### Collected data entries
● ● ●

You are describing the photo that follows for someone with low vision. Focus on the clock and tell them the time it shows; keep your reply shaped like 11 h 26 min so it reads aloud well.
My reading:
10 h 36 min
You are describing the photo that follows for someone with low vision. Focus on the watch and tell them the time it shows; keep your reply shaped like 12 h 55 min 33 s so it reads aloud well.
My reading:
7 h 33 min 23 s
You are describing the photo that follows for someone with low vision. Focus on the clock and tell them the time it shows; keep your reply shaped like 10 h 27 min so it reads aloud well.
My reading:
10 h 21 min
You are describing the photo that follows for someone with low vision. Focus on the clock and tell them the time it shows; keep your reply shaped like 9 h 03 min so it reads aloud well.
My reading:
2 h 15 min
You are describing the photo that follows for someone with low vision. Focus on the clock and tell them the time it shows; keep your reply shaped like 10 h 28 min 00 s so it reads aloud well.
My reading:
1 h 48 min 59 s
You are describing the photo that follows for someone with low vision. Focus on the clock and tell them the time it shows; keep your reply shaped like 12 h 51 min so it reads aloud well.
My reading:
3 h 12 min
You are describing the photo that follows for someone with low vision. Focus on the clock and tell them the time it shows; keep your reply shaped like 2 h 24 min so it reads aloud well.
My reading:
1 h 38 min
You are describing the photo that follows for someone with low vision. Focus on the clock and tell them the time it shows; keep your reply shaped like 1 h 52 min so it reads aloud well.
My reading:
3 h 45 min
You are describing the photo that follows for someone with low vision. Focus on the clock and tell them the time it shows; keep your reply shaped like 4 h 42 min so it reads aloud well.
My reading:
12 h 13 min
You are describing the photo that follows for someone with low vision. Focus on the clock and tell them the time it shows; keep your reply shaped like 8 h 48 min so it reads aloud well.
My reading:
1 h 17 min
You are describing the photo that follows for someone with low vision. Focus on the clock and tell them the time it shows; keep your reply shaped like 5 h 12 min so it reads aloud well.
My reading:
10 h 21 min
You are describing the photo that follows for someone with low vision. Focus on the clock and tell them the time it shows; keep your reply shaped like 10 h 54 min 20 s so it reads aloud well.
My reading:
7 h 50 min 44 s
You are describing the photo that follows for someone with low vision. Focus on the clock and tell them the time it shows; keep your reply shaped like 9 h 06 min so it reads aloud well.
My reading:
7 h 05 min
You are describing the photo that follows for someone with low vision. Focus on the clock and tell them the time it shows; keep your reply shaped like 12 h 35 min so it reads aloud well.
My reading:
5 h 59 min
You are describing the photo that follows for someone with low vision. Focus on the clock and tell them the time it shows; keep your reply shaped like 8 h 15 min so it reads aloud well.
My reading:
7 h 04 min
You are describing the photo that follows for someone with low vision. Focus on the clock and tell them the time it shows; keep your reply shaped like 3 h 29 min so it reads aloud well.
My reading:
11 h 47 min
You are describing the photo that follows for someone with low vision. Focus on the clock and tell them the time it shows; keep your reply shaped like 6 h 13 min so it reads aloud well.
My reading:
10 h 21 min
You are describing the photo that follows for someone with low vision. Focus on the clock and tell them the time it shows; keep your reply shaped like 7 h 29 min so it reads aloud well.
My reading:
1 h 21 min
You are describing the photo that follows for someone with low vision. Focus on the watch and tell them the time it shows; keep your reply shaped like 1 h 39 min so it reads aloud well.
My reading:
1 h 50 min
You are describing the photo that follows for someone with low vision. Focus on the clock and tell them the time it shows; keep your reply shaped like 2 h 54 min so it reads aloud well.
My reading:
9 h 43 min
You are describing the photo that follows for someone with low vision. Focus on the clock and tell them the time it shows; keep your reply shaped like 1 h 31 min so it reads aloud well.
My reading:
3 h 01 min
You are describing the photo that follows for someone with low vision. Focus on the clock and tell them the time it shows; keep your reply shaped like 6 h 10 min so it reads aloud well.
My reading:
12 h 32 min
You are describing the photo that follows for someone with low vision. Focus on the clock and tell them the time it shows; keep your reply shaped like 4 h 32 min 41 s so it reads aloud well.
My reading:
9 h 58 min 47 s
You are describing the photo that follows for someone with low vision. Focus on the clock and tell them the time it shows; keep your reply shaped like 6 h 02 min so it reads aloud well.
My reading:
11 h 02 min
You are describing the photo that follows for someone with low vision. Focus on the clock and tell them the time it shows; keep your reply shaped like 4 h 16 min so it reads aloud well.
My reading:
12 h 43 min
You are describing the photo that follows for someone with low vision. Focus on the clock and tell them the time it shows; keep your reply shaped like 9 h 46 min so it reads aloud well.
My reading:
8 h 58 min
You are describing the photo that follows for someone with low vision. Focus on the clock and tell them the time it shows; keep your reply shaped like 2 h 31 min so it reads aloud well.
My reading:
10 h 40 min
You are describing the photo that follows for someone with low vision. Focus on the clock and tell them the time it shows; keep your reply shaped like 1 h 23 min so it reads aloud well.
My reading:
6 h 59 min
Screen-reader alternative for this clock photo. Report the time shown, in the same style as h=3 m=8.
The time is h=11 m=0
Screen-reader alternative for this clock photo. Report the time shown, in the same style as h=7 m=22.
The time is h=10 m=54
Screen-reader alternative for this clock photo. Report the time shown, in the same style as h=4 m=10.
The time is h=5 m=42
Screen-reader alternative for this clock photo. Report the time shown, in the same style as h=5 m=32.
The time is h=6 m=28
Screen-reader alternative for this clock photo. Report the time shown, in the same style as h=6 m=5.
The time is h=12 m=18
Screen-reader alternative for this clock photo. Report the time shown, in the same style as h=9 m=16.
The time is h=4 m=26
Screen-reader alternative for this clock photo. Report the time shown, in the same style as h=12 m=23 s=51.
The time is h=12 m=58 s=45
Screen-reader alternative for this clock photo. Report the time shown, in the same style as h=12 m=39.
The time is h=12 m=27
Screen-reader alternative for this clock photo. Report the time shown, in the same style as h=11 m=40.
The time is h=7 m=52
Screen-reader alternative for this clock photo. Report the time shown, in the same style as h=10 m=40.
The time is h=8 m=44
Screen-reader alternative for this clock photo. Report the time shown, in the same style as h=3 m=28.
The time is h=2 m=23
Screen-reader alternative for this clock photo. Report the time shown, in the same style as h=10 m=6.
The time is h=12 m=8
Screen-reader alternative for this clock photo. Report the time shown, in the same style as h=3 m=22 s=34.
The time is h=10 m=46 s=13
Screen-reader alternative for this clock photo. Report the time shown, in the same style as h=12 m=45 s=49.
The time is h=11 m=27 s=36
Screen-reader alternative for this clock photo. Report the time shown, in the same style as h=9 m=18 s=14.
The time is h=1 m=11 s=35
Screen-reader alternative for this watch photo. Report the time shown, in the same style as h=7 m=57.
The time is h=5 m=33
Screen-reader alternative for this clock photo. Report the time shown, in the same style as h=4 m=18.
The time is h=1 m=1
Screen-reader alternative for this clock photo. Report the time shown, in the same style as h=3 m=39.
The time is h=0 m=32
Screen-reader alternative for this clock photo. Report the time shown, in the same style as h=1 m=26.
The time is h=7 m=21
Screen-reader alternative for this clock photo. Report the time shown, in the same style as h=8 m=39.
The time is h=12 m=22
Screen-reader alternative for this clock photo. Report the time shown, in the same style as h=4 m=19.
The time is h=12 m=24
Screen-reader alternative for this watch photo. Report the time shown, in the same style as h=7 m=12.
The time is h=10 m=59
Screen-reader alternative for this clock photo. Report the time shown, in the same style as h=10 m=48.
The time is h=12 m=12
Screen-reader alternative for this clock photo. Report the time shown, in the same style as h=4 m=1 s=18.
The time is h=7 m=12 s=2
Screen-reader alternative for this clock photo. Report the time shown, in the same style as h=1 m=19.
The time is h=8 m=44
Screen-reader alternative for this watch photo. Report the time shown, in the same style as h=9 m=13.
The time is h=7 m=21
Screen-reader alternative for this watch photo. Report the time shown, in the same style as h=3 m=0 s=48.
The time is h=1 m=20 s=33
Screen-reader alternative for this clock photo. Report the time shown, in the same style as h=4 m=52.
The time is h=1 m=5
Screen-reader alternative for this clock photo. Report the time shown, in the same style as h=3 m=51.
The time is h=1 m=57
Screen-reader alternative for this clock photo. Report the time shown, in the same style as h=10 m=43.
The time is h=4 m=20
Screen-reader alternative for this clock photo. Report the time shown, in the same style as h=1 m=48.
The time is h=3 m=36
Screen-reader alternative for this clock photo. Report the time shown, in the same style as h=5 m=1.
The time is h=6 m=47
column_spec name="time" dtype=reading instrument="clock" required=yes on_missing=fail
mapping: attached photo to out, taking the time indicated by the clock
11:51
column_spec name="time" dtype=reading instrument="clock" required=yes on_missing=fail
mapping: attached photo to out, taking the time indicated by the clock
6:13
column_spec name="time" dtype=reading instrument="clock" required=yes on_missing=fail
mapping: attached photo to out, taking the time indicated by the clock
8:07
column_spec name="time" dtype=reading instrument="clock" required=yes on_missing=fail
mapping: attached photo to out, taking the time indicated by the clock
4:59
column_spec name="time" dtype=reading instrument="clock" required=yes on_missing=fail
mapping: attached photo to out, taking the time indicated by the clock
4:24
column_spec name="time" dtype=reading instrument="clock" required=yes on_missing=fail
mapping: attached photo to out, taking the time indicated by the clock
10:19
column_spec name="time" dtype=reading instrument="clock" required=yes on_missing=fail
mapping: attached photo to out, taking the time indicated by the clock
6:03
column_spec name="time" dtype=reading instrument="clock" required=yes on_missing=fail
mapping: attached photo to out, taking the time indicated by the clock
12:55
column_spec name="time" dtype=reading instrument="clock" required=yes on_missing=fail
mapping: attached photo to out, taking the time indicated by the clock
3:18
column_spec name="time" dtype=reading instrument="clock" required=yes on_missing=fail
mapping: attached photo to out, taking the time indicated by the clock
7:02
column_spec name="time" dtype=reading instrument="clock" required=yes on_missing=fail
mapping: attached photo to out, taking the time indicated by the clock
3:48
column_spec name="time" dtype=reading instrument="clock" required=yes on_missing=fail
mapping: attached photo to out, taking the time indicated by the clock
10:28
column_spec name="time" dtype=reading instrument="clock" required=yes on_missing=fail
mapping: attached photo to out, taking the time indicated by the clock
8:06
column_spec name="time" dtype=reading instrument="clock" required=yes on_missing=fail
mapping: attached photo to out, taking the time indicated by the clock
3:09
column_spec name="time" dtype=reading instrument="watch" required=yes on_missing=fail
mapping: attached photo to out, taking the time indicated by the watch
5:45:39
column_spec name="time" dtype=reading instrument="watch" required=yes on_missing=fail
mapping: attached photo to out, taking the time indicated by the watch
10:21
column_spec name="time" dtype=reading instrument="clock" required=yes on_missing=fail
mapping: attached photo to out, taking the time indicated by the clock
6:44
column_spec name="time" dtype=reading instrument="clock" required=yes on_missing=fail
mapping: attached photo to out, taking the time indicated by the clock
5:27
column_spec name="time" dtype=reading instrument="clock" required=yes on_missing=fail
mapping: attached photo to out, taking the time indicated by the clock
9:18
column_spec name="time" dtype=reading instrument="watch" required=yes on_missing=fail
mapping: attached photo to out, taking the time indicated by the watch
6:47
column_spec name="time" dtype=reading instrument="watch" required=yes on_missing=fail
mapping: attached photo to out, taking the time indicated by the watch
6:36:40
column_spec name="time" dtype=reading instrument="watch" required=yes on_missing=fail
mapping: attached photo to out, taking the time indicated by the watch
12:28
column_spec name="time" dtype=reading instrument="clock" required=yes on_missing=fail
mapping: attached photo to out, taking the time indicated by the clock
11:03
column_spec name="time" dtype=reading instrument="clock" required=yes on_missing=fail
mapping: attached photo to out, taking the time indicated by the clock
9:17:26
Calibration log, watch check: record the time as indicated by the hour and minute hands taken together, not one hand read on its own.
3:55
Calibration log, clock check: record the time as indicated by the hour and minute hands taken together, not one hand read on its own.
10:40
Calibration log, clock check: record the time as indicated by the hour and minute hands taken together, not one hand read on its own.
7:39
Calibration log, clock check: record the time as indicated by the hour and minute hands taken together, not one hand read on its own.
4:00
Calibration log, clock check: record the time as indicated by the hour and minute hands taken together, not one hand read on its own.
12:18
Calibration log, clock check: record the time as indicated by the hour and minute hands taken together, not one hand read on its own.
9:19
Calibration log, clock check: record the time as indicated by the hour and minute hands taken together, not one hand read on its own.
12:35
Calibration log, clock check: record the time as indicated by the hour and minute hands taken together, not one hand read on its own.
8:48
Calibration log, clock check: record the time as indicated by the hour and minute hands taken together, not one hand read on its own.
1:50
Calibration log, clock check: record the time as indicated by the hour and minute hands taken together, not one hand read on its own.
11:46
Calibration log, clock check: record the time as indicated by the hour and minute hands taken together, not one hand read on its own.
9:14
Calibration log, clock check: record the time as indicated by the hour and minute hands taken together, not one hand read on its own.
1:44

● ● ●

### EXERCISE PROMPT
Retype the data verbatim, from its first line up to and including the line containing "7 h 33 min 23 s".

### OUTPUT FOR THIS TASK
You are describing the photo that follows for someone with low vision. Focus on the clock and tell them the time it shows; keep your reply shaped like 11 h 26 min so it reads aloud well.
My reading:
10 h 36 min
You are describing the photo that follows for someone with low vision. Focus on the watch and tell them the time it shows; keep your reply shaped like 12 h 55 min 33 s so it reads aloud well.
My reading:
7 h 33 min 23 s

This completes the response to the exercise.